• _Work order_
Start to finish, write out the entries exactly, leaving the pictures aside.

*** Source material ***

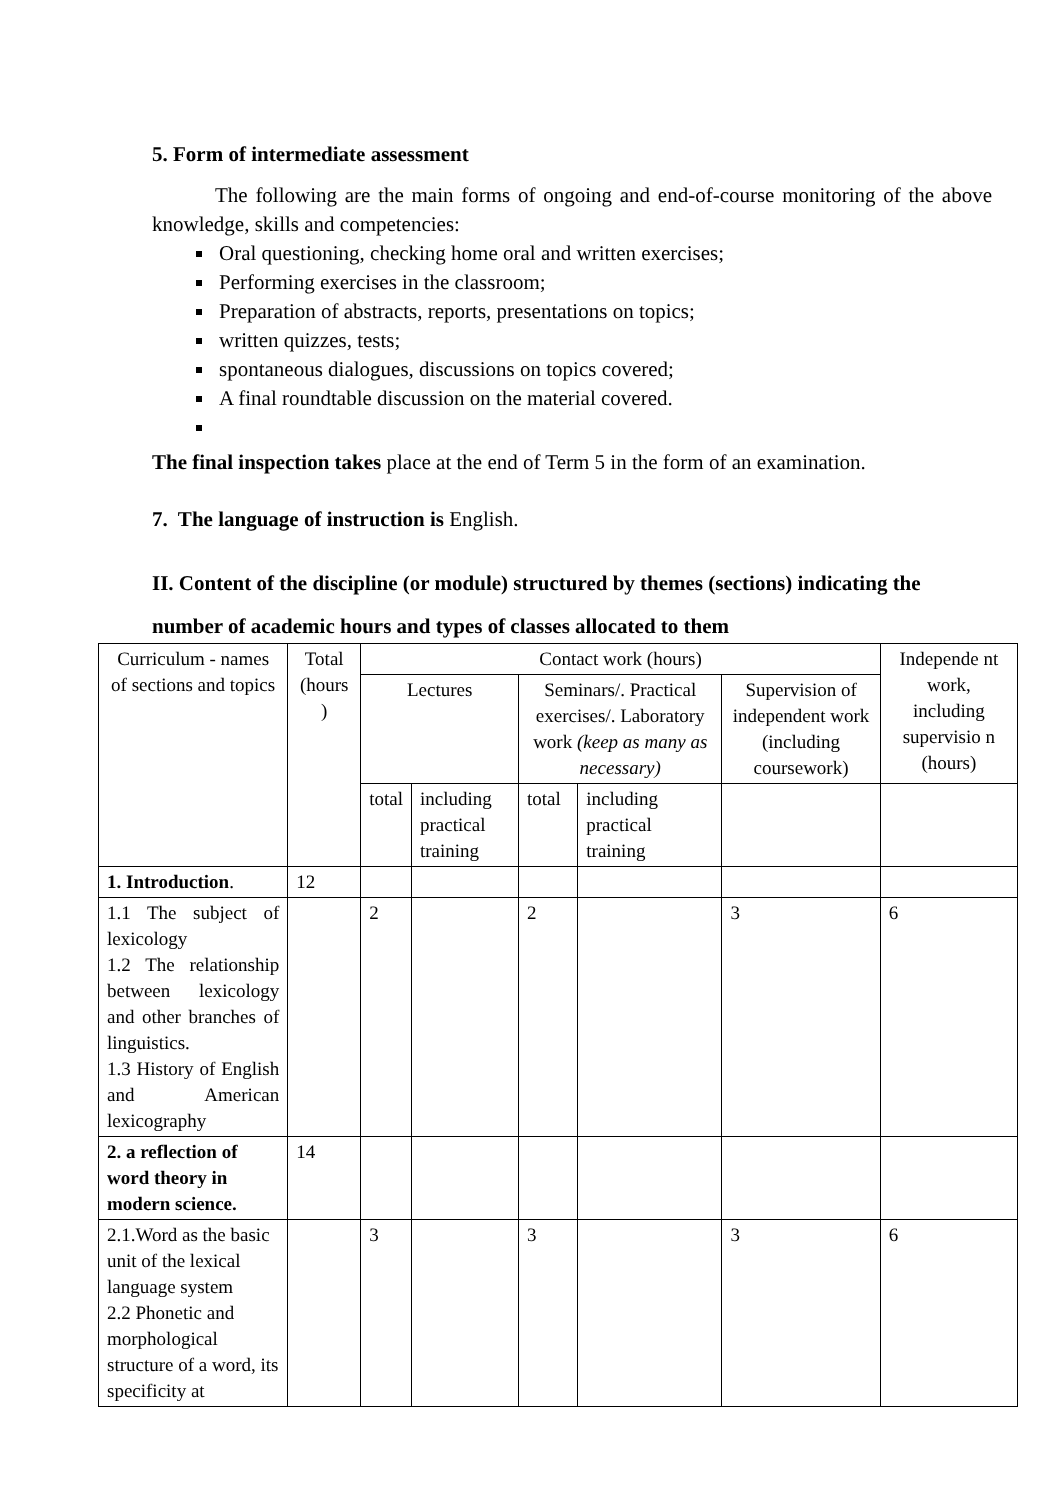5. Form of intermediate assessment
The following are the main forms of ongoing and end-of-course monitoring of the above knowledge, skills and competencies:
Oral questioning, checking home oral and written exercises;
Performing exercises in the classroom;
Preparation of abstracts, reports, presentations on topics;
written quizzes, tests;
spontaneous dialogues, discussions on topics covered;
A final roundtable discussion on the material covered.
The final inspection takes place at the end of Term 5 in the form of an examination.
7. The language of instruction is English.
II. Content of the discipline (or module) structured by themes (sections) indicating the number of academic hours and types of classes allocated to them
| Curriculum - names of sections and topics | Total (hours ) | Contact work (hours) | | | | | Independe nt work, including supervisio n (hours) |
| --- | --- | --- | --- | --- | --- | --- | --- |
| | | Lectures | | Seminars/. Practical exercises/. Laboratory work (keep as many as necessary) | | Supervision of independent work (including coursework) | |
| | | total | including practical training | total | including practical training | | |
| 1. Introduction . | 12 | | | | | | |
| 1.1 The subject of lexicology 1.2 The relationship between lexicology and other branches of linguistics. 1.3 History of English and American lexicography | | 2 | | 2 | | 3 | 6 |
| 2. a reflection of word theory in modern science. | 14 | | | | | | |
| 2.1.Word as the basic unit of the lexical language system 2.2 Phonetic and morphological structure of a word, its specificity at | | 3 | | 3 | | 3 | 6 |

*** End of Source material ***

• _Answer below_
5. Form of intermediate assessment
The following are the main forms of ongoing and end-of-course monitoring of the above knowledge, skills and competencies:
Oral questioning, checking home oral and written exercises;
Performing exercises in the classroom;
Preparation of abstracts, reports, presentations on topics;
written quizzes, tests;
spontaneous dialogues, discussions on topics covered;
A final roundtable discussion on the material covered.
The final inspection takes place at the end of Term 5 in the form of an examination.
7. The language of instruction is English.
II. Content of the discipline (or module) structured by themes (sections) indicating the number of academic hours and types of classes allocated to them
| Curriculum - names of sections and topics | Total (hours ) | Contact work (hours) | | | | | Independe nt work, including supervisio n (hours) |
| --- | --- | --- | --- | --- | --- | --- | --- |
| | | Lectures | | Seminars/. Practical exercises/. Laboratory work (keep as many as necessary) | | Supervision of independent work (including coursework) | |
| | | total | including practical training | total | including practical training | | |
| 1. Introduction . | 12 | | | | | | |
| 1.1 The subject of lexicology 1.2 The relationship between lexicology and other branches of linguistics. 1.3 History of English and American lexicography | | 2 | | 2 | | 3 | 6 |
| 2. a reflection of word theory in modern science. | 14 | | | | | | |
| 2.1.Word as the basic unit of the lexical language system 2.2 Phonetic and morphological structure of a word, its specificity at | | 3 | | 3 | | 3 | 6 |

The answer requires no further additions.